Microsoft Chief Executive Officer Satya Nadella things artificial intelligence (AI) technologies have potential to create jobs and not just make some of the existing professions obsolete, the 50-year-old said during his Tuesday appearance at the latest iteration of the Vanity Fair New Establishment Summit in Los Angeles, California. Mr. Nadella also revealed that he believes AI applications could significantly improve the quality of life of disabled people, which is a demographic that may ultimately benefit from this emerging field and receive tools that would allow it to do jobs that were previously impossible for it to perform. While Microsoft’s head didn’t go into many specifics regarding new professions or expansions of the thereof it expects AI to generate, he mentioned the company’s mobile app Seeing as one example of AI allowing disabled people to do what they weren’t able to before, with the tool itself being designed to provide blind individuals with descriptions of anything seen through their smartphone cameras.

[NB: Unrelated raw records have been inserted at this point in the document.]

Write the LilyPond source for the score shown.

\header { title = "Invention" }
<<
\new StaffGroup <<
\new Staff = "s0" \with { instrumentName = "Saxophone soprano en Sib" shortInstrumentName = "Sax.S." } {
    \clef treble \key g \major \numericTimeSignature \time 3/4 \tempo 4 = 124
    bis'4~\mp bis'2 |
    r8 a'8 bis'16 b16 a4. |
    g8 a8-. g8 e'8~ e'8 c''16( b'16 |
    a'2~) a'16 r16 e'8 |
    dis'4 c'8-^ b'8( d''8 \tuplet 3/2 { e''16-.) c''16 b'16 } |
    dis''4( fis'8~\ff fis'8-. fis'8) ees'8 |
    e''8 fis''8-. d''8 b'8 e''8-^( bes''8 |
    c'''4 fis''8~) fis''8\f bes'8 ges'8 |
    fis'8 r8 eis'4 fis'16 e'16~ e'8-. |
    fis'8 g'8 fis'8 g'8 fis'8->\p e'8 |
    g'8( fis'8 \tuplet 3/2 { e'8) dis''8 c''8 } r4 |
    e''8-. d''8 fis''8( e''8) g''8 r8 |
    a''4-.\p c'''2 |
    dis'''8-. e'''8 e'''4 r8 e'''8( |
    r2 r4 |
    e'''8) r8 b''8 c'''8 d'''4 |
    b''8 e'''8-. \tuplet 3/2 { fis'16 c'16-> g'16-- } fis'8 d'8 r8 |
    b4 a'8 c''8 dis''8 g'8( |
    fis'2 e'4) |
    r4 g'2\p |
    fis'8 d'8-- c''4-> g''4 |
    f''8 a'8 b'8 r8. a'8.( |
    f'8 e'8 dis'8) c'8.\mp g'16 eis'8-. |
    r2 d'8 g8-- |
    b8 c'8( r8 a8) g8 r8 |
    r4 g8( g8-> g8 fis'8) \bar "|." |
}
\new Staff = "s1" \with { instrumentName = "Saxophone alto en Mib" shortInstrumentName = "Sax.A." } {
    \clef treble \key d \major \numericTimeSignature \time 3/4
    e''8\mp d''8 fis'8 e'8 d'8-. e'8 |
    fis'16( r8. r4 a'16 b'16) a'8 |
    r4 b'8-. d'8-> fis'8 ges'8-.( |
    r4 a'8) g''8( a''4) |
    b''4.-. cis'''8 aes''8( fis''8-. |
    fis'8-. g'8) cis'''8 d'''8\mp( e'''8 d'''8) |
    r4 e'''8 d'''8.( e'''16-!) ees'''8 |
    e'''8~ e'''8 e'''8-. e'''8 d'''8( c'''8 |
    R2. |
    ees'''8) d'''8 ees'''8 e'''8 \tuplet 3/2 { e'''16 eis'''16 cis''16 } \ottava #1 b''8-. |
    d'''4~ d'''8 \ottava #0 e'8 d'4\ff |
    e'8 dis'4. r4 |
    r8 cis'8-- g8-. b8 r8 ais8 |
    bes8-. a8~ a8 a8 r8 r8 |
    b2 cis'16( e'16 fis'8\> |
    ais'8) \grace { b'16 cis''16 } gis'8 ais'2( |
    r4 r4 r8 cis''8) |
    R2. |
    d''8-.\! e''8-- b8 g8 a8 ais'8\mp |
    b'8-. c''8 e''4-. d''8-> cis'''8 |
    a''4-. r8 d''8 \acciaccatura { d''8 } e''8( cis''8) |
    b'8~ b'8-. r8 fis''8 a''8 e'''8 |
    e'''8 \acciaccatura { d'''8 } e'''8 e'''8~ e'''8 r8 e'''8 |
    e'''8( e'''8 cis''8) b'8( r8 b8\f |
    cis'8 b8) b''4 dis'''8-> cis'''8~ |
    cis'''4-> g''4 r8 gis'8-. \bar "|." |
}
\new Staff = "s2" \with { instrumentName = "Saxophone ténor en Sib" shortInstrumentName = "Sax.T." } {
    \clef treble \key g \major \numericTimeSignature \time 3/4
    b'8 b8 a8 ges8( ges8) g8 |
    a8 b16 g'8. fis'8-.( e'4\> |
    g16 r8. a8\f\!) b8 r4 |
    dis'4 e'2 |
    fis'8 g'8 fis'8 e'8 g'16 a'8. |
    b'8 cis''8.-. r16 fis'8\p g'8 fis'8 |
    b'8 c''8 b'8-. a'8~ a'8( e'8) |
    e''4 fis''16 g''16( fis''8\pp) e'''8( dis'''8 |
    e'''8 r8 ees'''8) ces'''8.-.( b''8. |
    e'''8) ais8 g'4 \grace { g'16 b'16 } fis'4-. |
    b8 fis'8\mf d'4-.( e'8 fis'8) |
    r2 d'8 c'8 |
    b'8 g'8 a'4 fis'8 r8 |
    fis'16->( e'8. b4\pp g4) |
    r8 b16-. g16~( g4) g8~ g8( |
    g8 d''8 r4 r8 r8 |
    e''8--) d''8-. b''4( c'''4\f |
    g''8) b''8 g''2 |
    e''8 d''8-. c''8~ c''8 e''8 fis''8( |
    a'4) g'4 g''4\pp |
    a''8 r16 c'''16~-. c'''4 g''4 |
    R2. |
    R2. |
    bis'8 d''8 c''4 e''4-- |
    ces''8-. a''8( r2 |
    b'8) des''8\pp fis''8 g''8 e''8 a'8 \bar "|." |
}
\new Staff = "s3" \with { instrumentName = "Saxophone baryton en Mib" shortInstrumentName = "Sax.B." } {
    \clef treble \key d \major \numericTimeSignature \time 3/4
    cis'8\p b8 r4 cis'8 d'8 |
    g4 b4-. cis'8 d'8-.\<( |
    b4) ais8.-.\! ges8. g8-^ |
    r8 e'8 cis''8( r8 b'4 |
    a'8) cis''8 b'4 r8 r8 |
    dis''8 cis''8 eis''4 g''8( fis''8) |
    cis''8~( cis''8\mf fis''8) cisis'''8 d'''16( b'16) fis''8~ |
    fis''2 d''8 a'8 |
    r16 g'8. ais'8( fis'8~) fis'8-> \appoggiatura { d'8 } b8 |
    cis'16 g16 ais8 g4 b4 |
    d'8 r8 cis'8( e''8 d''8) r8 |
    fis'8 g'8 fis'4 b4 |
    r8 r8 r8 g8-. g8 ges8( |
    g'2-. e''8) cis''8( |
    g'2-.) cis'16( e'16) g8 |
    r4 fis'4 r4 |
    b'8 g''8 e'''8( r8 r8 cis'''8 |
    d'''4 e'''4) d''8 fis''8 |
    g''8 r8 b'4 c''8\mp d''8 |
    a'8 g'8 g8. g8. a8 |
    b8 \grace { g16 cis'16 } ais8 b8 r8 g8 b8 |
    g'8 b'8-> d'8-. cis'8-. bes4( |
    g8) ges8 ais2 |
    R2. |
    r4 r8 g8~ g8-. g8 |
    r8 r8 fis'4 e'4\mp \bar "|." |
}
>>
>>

Mr. Nadella’s Tuesday appearance in Los Angeles was yet another in a long list of signals that the Redmond, Washington-based tech giant is adamant to continue pursuing advancements in AI technologies and their applications. The company revamped its general corporate strategy in recent times and almost entirely dropped the idea of participating in the smartphone segment as a major ecosystem provider, which is a move that was already projected when Windows Phone was essentially discontinued and Mr. Nadella himself revealed that he never would have approved the acquisition of Nokia which went through while Steve Ballmer was still heading Microsoft. Going forward, Microsoft will shift its resources to cloud services and related AI solutions, particularly those aimed at the enterprise segment, in addition to pursuing quantum computing and mixed reality technologies, the company previously suggested.
While the tech giant is positioning itself as one of the leaders in the rapidly growing AI segment, Mr. Nadella sees the technology as being largely collaborative in nature and believes that humanity must strive to work together on AI instead of fragmentizing its research and development. Such an approach could not only facilitate related advancements but allow top experts around the world to have constant oversight over the technology that some industry watchers are afraid could eventually turn against humans.